Poor results in the next Greek bond sale would also increase the risk of contagion to Portugal and this could intensify the pressures on the new support mechanism, on EMU and on the EUR.

Whatever happens in the forthcoming Greek bond sale EMU countries will have to acknowledge that their fiscal Stability Pact is inadequate.

The formation of “economic governance” to more stringently police the fiscal management of member nations has already being flagged.

For many years EMU successfully sidestepped the long-standing argument that monetary unions in general could prove unsustainable without fiscal union.

Doubts as to the integrity of EMU have recently been gaining more momentum and not purely as a result of the problems in Greece.  Germany is also being blamed as being partly responsible for adding to the pressures within EMU.

By maintaining downward pressure on wage growth and conservative fiscal policies (which have contained domestic demand) Germany has built up trade surpluses which are now considered potentially destabilising for EMU.

In order to match Germany’s competitiveness, a country could cut wages or it could devalue.  Alternatively, Germany could sour its competiveness by revaluing which would relieve some pressures on its struggling Eurozone neighbours.
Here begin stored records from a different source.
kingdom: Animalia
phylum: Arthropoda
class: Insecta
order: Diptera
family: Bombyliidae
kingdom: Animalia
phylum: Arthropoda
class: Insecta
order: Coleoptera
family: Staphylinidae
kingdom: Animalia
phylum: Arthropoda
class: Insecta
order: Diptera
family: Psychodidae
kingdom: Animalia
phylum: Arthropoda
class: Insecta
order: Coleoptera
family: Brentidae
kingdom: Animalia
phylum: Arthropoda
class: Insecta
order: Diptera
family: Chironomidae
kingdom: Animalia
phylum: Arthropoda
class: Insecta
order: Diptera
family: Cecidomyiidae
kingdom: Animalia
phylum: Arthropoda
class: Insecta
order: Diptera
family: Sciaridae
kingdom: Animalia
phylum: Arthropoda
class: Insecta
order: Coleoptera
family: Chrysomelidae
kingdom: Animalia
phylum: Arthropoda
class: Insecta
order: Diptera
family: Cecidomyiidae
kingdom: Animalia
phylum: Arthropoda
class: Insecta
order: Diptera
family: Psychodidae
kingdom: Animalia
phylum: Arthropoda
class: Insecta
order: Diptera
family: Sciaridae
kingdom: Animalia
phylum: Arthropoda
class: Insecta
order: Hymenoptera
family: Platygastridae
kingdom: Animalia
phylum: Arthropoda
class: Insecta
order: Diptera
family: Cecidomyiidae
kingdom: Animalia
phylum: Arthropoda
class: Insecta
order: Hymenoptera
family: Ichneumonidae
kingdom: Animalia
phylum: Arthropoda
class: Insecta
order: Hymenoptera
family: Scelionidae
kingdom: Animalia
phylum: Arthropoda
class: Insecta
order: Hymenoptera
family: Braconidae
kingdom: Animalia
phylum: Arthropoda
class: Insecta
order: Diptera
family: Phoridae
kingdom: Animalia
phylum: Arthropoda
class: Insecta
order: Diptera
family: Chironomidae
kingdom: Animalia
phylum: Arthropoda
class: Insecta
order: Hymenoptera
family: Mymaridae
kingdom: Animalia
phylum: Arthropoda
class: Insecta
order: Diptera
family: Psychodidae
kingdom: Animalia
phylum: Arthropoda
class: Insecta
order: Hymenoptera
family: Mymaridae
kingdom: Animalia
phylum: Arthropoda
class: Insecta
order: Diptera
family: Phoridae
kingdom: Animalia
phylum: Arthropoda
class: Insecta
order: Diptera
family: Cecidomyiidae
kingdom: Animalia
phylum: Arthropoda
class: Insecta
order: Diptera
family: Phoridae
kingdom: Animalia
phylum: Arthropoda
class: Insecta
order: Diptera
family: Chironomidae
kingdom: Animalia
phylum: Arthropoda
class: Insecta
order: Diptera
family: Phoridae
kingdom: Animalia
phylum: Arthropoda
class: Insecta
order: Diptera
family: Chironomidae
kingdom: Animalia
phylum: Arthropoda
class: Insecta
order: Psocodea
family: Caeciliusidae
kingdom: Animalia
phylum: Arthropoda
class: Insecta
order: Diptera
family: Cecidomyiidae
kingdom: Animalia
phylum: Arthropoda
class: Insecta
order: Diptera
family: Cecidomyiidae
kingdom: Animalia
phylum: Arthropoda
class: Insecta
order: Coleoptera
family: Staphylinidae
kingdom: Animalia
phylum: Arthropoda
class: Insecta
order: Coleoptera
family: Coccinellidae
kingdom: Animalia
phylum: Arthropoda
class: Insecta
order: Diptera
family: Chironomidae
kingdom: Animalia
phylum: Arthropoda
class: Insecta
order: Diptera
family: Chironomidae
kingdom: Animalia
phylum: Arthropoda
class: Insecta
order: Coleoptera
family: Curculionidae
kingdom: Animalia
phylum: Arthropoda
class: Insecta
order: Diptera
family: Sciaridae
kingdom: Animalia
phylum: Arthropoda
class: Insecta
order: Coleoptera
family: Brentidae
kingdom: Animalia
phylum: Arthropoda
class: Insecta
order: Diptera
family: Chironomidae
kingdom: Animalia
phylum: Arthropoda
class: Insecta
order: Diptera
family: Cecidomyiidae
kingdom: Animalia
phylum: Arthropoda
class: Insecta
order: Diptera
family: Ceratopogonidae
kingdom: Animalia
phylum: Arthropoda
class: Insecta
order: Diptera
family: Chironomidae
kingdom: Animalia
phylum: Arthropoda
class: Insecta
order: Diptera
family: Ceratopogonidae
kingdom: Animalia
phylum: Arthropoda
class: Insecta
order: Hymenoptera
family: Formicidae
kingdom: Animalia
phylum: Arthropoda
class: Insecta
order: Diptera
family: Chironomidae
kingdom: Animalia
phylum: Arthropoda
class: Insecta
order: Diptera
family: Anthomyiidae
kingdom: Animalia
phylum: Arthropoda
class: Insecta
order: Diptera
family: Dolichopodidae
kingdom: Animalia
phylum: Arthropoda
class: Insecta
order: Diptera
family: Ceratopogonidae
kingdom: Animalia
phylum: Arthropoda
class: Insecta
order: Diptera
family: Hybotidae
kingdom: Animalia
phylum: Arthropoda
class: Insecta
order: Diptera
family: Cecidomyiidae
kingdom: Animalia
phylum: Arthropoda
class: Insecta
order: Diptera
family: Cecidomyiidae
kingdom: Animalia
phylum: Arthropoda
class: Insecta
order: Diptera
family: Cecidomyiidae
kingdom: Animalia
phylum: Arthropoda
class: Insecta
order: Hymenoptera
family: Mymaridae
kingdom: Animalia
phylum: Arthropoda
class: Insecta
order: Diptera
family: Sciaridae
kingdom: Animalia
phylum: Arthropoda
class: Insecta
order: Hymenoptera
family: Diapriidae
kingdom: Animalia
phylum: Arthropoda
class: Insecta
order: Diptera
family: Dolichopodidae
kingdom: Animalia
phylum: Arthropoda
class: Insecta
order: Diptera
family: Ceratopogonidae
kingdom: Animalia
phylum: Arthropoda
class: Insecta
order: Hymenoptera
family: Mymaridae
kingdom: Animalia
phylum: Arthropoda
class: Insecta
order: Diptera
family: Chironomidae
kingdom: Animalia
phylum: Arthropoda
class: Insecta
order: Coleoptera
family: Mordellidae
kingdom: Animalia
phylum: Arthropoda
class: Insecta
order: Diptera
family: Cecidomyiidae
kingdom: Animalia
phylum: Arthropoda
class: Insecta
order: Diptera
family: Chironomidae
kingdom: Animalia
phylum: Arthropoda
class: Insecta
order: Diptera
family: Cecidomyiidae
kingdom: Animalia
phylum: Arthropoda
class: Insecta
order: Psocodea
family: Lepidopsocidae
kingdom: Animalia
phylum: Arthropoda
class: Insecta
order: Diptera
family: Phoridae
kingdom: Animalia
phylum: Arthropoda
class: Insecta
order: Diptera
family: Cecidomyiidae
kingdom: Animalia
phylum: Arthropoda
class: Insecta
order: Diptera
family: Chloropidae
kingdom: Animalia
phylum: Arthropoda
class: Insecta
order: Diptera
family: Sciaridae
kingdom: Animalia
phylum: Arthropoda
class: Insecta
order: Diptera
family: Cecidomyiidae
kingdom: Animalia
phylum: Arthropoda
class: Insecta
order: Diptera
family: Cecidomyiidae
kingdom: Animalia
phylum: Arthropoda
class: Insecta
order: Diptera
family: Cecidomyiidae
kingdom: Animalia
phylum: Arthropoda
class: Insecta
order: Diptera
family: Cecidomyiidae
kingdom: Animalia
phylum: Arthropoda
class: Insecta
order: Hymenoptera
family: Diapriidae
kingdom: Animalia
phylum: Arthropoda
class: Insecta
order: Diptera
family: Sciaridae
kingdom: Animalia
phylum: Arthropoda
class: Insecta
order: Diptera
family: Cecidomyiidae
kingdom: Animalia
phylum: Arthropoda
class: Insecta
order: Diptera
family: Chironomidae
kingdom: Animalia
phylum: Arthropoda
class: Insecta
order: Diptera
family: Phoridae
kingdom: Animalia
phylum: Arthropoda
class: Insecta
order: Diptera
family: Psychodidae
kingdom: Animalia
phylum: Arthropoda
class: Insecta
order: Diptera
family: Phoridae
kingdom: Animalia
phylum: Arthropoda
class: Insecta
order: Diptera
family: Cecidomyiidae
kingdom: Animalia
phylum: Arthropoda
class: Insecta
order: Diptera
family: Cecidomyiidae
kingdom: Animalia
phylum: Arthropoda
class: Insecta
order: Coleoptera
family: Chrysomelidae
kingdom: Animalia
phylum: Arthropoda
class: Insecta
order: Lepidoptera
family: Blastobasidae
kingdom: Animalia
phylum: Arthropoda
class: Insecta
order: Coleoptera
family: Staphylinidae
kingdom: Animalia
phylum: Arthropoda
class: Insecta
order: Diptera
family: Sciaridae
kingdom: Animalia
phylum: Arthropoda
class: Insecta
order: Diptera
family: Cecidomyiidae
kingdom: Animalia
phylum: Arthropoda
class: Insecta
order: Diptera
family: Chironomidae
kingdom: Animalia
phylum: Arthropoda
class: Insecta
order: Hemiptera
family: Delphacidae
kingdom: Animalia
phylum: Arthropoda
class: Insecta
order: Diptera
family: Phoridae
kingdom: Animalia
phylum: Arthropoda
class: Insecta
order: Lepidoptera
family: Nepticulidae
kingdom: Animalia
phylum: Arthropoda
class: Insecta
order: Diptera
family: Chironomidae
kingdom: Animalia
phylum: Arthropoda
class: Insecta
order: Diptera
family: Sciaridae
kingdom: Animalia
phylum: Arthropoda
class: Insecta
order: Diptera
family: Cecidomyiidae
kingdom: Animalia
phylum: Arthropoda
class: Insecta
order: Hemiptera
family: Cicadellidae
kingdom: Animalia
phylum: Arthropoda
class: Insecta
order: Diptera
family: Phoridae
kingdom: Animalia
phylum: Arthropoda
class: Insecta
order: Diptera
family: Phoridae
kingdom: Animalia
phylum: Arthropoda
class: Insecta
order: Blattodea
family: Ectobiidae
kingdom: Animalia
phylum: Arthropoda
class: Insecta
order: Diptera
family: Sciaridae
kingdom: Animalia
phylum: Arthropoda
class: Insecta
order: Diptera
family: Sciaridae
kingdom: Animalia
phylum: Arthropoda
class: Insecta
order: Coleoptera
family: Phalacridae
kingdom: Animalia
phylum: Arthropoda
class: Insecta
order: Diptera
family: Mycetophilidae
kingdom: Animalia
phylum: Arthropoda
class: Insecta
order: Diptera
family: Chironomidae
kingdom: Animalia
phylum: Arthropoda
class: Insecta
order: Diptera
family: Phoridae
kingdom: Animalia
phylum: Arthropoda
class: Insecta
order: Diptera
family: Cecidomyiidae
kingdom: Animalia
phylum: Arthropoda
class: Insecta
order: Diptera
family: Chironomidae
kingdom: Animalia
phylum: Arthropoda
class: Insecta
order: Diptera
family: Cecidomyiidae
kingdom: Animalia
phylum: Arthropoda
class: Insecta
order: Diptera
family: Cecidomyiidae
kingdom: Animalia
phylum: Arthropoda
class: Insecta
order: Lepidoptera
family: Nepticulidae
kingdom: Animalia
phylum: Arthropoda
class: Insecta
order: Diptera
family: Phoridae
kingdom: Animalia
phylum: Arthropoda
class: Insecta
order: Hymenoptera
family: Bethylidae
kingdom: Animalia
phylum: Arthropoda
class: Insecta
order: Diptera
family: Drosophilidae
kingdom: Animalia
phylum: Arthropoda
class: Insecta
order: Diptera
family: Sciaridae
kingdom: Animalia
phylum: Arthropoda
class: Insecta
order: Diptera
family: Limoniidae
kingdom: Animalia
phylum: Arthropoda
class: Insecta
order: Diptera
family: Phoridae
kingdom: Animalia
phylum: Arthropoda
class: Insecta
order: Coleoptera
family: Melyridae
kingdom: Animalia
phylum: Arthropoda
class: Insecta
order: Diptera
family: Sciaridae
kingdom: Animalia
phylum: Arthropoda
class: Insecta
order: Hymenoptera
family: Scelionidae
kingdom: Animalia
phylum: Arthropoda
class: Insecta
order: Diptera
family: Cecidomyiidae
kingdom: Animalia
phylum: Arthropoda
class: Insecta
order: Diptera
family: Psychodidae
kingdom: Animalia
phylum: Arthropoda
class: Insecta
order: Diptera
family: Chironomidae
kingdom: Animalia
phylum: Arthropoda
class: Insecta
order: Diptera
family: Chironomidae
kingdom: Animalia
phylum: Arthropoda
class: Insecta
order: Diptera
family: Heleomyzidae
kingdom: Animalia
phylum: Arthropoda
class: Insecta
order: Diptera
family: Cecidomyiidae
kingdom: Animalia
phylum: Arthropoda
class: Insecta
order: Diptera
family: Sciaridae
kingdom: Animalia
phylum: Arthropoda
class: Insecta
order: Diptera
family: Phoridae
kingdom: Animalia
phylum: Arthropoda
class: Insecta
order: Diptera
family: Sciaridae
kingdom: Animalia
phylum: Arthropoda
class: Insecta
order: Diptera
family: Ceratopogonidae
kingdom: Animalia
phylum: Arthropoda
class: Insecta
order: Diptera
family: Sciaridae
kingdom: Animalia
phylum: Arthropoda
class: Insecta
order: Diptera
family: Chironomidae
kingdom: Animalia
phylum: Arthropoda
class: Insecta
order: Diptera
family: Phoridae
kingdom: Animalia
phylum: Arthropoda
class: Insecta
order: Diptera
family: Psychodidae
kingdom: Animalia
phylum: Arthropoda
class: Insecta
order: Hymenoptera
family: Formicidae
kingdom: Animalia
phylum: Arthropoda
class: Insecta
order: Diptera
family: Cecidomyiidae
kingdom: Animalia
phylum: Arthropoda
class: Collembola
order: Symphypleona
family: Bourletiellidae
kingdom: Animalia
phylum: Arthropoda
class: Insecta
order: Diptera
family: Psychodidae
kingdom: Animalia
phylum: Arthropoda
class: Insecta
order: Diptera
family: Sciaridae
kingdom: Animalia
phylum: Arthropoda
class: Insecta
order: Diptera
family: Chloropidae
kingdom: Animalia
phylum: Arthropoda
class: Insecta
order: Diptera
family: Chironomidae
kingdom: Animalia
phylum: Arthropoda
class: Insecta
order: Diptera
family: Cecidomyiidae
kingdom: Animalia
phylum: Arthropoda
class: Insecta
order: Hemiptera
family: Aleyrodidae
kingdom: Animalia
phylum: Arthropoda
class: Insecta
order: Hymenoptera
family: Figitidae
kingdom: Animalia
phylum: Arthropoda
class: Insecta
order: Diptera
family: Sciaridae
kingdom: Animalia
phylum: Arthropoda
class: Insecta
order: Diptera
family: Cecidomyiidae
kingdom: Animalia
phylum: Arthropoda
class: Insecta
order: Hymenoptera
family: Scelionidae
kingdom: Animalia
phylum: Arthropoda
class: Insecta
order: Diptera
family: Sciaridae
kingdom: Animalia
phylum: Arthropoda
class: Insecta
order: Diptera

Clearly the options of revaluing/devaluing are not available to a Eurozone country.  This turns the focus on wage costs.

The Irish last year cut some civil servant nominal wages by 20 percent.  This has boosted the country’s deficit cutting credentials and reined in the cost of funding for the Irish debt office.  Clearly, slashing wages is not an option which would be swallowed everywhere.

Almost certainly many Greek, Portuguese and Spanish workers would rather accept a devalued national currency.  If toeing the EMU line on fiscal policy proves too tough it is still possible that EMU may move forward with a different list of members.

EMU politicians have finally shown some accord over support for struggling members but there may be further hurdles to overcome.  The EUR is not out of the woods.